One of the reasons for this difference is that in the example above the analysts had to construct a data join condition in order to surface the relationship between the data tables – using a common key, in this case ZIP code to pivot the tables and gain the insight. This is round the corner for tools like Unifi Data Platform. Using NLP technologies such as Recurrent Convolutional Neural Networking, Hidden Markov Model algorithms and Long & Short Term Memory Beam Searches, Unifi will be able to combine data sets via NLP to enable Boolean searches.
The upshot is that NLP is a technology par excellence for surfacing knowledge. In this regard, it is suitable for a wide range of business users, from the executive who simply requires a top-line answer to a question (How many W2 employees do we have in California?) to the data scientist or researcher who is charged with using machine learning, data visualization, and other advanced technologies to test and analyze all relevant business determinations.
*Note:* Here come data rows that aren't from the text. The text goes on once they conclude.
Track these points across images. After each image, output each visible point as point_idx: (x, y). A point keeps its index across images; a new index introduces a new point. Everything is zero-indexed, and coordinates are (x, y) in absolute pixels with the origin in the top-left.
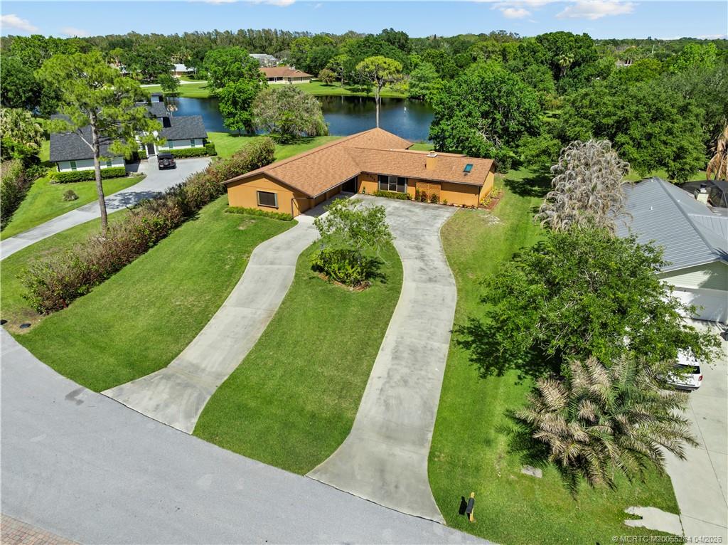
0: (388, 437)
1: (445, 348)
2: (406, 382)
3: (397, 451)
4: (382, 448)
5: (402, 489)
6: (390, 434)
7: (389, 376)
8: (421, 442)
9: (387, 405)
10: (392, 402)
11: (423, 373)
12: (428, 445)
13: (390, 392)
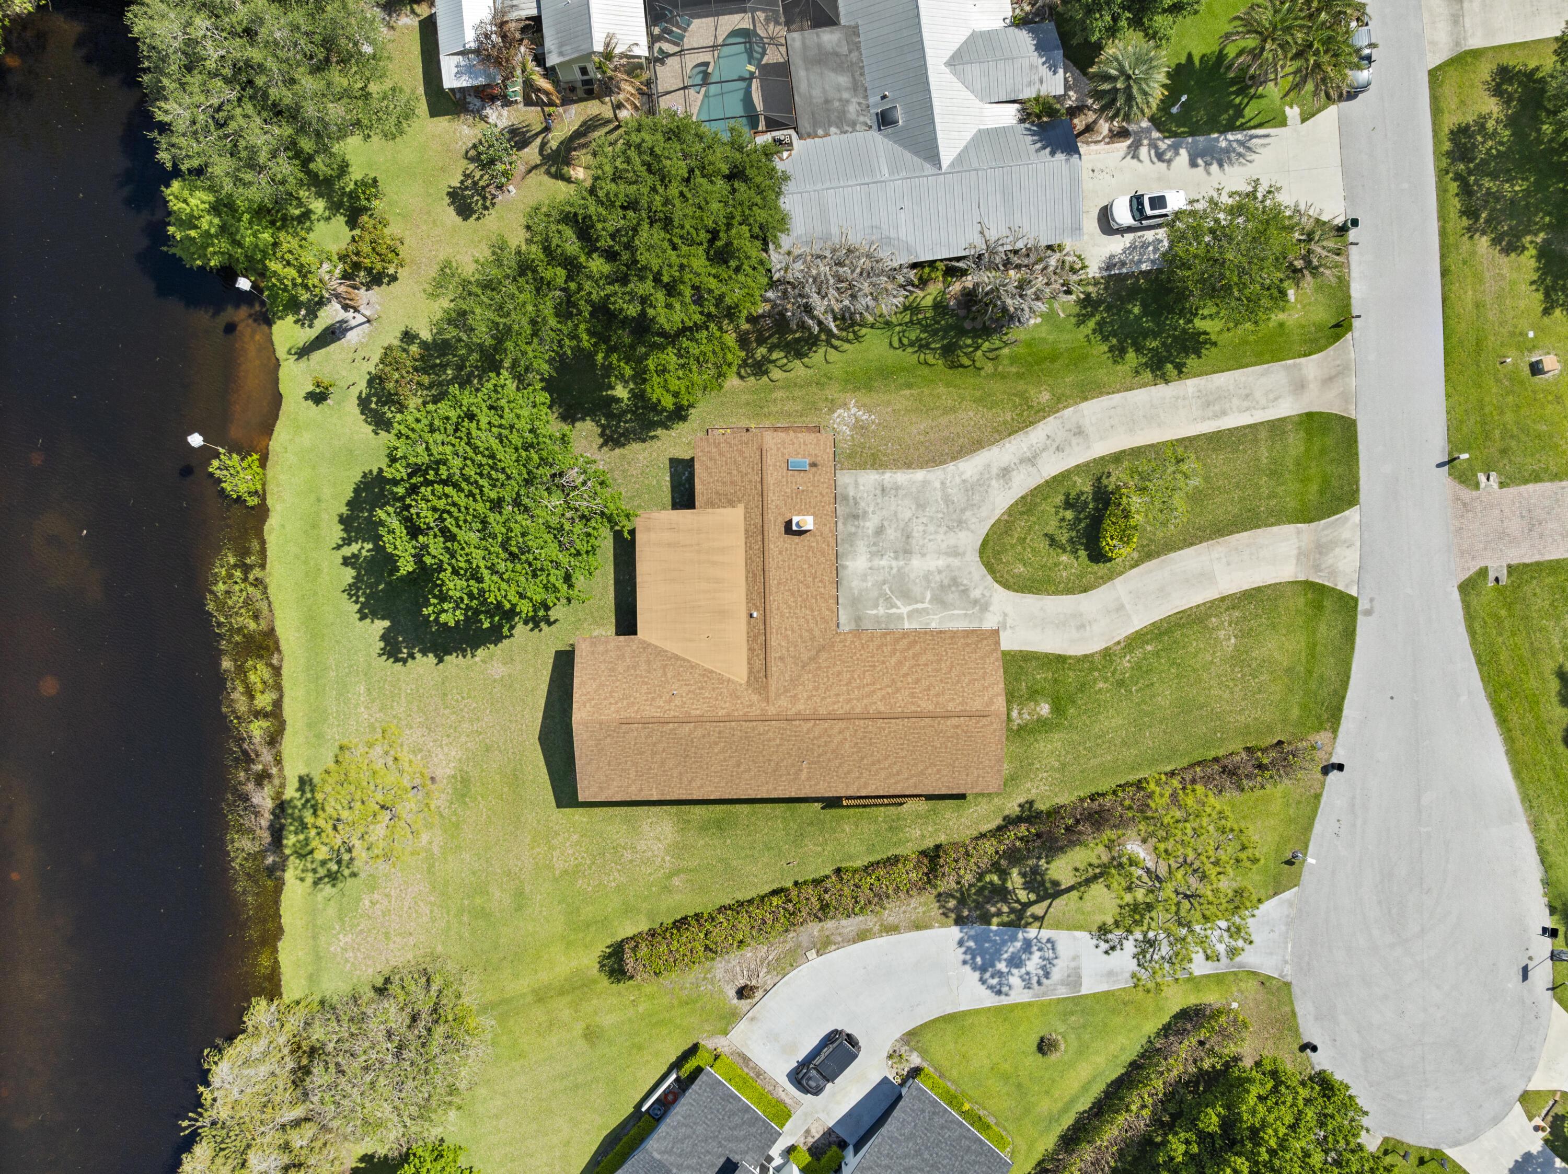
0: (1303, 387)
1: (1189, 382)
2: (1247, 396)
3: (1311, 376)
4: (1313, 387)
5: (1338, 362)
6: (1300, 386)
7: (1248, 409)
8: (1298, 367)
9: (1276, 399)
10: (1271, 396)
11: (1231, 388)
12: (1298, 360)
13: (1263, 402)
On top of this, NLP has a killer feature that, I think, is unique among all knowledge-surfacing technologies: namely, its potential to promote a dialectical question-driven experience, not unlike what happens when you bring a bunch of smart people together and start asking them questions about a particular subject. The process as a whole isn’t exactly open-ended, but, by the same token, no one knows quite where it’s going to end up, either.
In this way, NLP leads a questioner not just to answers, but, just as important, to new questions. Just as with most Google searches they cleverly offer other questions that might be related to what you search for. This often leads the questioner on a journey that ends a long way from the original question. Unifi Data Catalog searches do this by (for example) surfacing assets that are related in some way to a question or topic: be they discrete facts and figures; analyses, reports, and tables; documents, notes, and comments; etc. A person can interrogate these related assets, too, in the process surfacing additional answers and context. In my experience, once a person has a chance to work with NLP query, she is usually hooked. She can easily ask questions, pose follow-up questions, etc. In this way, questions beget answers that tend to beget new questions.
Don’t get me wrong: NLP is still very much a work in progress. Some implementations are almost Alexa-like in their richness, permitting a person to pose comparatively complex natural-language questions—e.g., “What was the sum total of all sales in California in Q2 2018?”—and get valid answers. (In point of fact, Unifi Labs is developing a voice interface in support of NLP.
On the one hand, NLP technology is evolving quickly. On the other hand, thanks to its commodification and to the AI-ification of almost every aspect of workaday life, NLP has become a less technology category, too. For example, the use of voice recognition technology—hinted at here—is a scheme in which NLP is used along with an ensemble of other machine learning (ML) techniques. In the popular imagination, however, speech recognition is increasingly identified with so-called “AI”—really, task-specific ML—in the form of Amazon Alexa, Apple Siri, Google Assistant, etc. When NLP is used in this larger context, it has the potential to wholly transform the experience whereby one consumes analytics.
Imagine for example, that a person is a participant in a voice-activated analytical experience. If for some reason she’s confused or has questions about a result, she can easily pose follow-up questions—basically, as naturally as if she were speaking with a human interlocutor. But that’s just the beginning. She could use voice activation to invoke a data visualization tool, to load a data set, to trigger different kinds of visualizations, etc. She could use it to retrieve and display reports, presentations, and documents, too. By itself, NLP isn’t an “answer,” per se. It is when it’s used to complement, enhance, and, in some cases, to drive other technologies and techniques (data visualization, visual data discovery, data scientific research, etc.) that it is at its most powerful. We’re beginning to get a taste of that, with much, much more to come.
More important, we’re reached a point where NLP technology has already become so useful as to be invaluable. A wide range of BI, analytic, visual data discovery, etc. products now incorporate it. Given NLP’s visceral appeal to the imagination—it has what psychologist William James once called “sensational tang”—it’s destined to become an integral part of the analytical experience. Once this happens, NLP will effectively disappear as a differentiator—much like pixel-perfect reporting, ad hoc query, and, even, to a degree, ETL before it….